Prescription drug crime is big business. If you are a doctor or pharmacist, you have the right to access and distribute pharmaceuticals. Yet, by doing your job, you could unwittingly get caught up in a police investigation and face serious charges that put your professional license and career on the line as well as your freedom and reputation.
Drug traffickers may use you without your knowledge, yet you will probably never meet them. More likely, they will send other people to get the drugs from you.
How do drug traffickers take advantage of doctors?
Someone steals or fakes a copy of your prescription pad, then writes false prescriptions for drugs such as opioids which they then sell. Alternatively, the trafficker sends you a set of patients, who con you into prescribing them things they do not need, or higher quantities than they require. Some people can be very convincing when playing the role of a patient in need of pain relief.
How do drug traffickers take advantage of pharmacists?

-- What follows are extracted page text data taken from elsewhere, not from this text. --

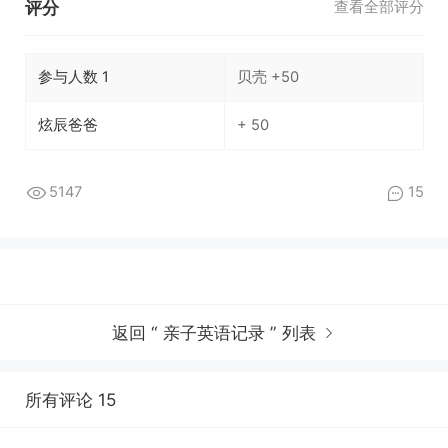
评分
查看全部评分
参与人数
1
贝壳
+50
炫辰爸爸
+ 50
5147
15
返回 “ 亲子英语记录 ” 列表
所有评论 15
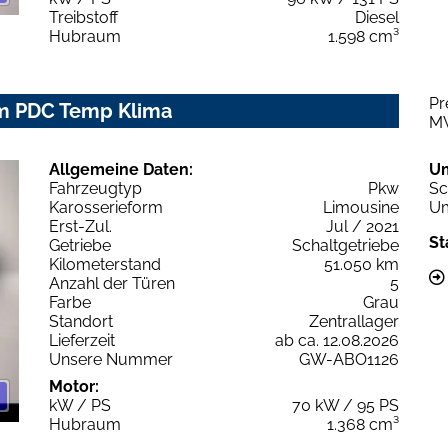
Treibstoff
Diesel
Hubraum
1.598 cm³
Pr
Kam PDC Temp Klima
M
Allgemeine Daten:
U
Fahrzeugtyp
Pkw
Sc
Karosserieform
Limousine
Um
Erst-Zul.
Jul / 2021
St
Getriebe
Schaltgetriebe
Kilometerstand
51.050 km
Anzahl der Türen
5
Farbe
Grau
Standort
Zentrallager
Lieferzeit
ab ca. 12.08.2026
Unsere Nummer
GW-ABO1126
Motor:
kW / PS
70 kW / 95 PS
Hubraum
1.368 cm³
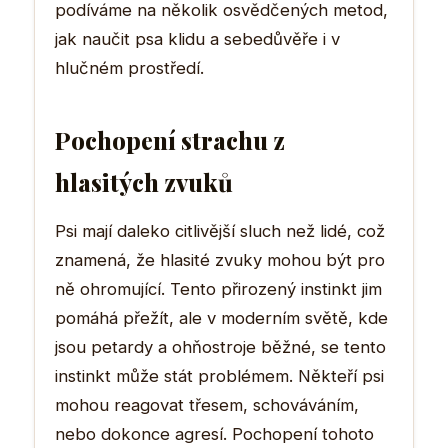
podíváme na několik osvědčených metod,
jak naučit psa klidu a sebedůvěře i v
hlučném prostředí.
Pochopení strachu z
hlasitých zvuků
Psi mají daleko citlivější sluch než lidé, což
znamená, že hlasité zvuky mohou být pro
ně ohromující. Tento přirozený instinkt jim
pomáhá přežít, ale v moderním světě, kde
jsou petardy a ohňostroje běžné, se tento
instinkt může stát problémem. Někteří psi
mohou reagovat třesem, schováváním,
nebo dokonce agresí. Pochopení tohoto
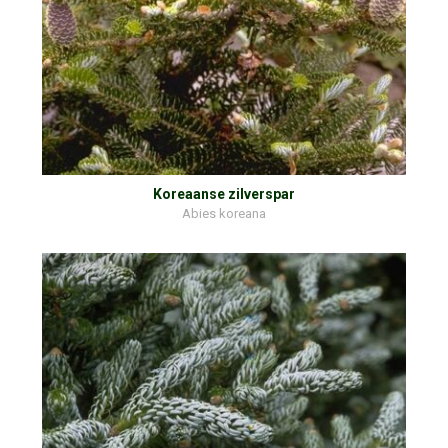
Koreaanse zilverspar
Abies koreana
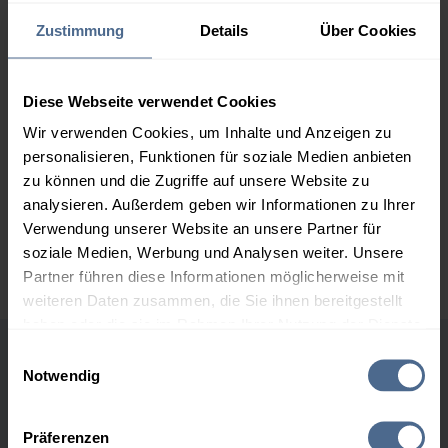
163,50 €
Zustimmung
Details
Über Cookies
2.000 Liter
156,75 €
0,00 €
156,75 €
Diese Webseite verwendet Cookies
3.000 Liter
154,90 €
0,00 €
Wir verwenden Cookies, um Inhalte und Anzeigen zu
154,90 €
personalisieren, Funktionen für soziale Medien anbieten
5.000 Liter
153,18 €
0,00 €
zu können und die Zugriffe auf unsere Website zu
153,18 €
analysieren. Außerdem geben wir Informationen zu Ihrer
Verwendung unserer Website an unsere Partner für
Preise für Heizöl in Standardqualität nach Ö-Norm C 1109 in € / 100
soziale Medien, Werbung und Analysen weiter. Unsere
Liter inkl. MwSt. und Lieferung bei einer Lieferstelle.
Partner führen diese Informationen möglicherweise mit
weiteren Daten zusammen, die Sie ihnen bereitgestellt
haben oder die sie im Rahmen Ihrer Nutzung der Dienste
gesammelt haben.
Einwilligungsauswahl
Höchst- und Tiefststände der
Notwendig
Hier finden Sie unser
Impressum
und unsere
Heizölpreise in Gnadenwald
Datenschutzerklärung
.
Präferenzen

While doctors can write a prescription, it is the pharmacist who gives out the drugs. So the people with false prescriptions take them to you, and if they succeed, may return on several occasions or send others involved in prescriptions to your store. When the police trace the drugs, they see they came from your store and assume you must be part of the criminal gang.
While you might have written or issued a prescription for drugs that ended up in the wrong hands, that does not make you a knowing accomplice. As hard as you try to verify people asking for prescription medicines, some will slip through your checks. Getting help to clear your name will be crucial.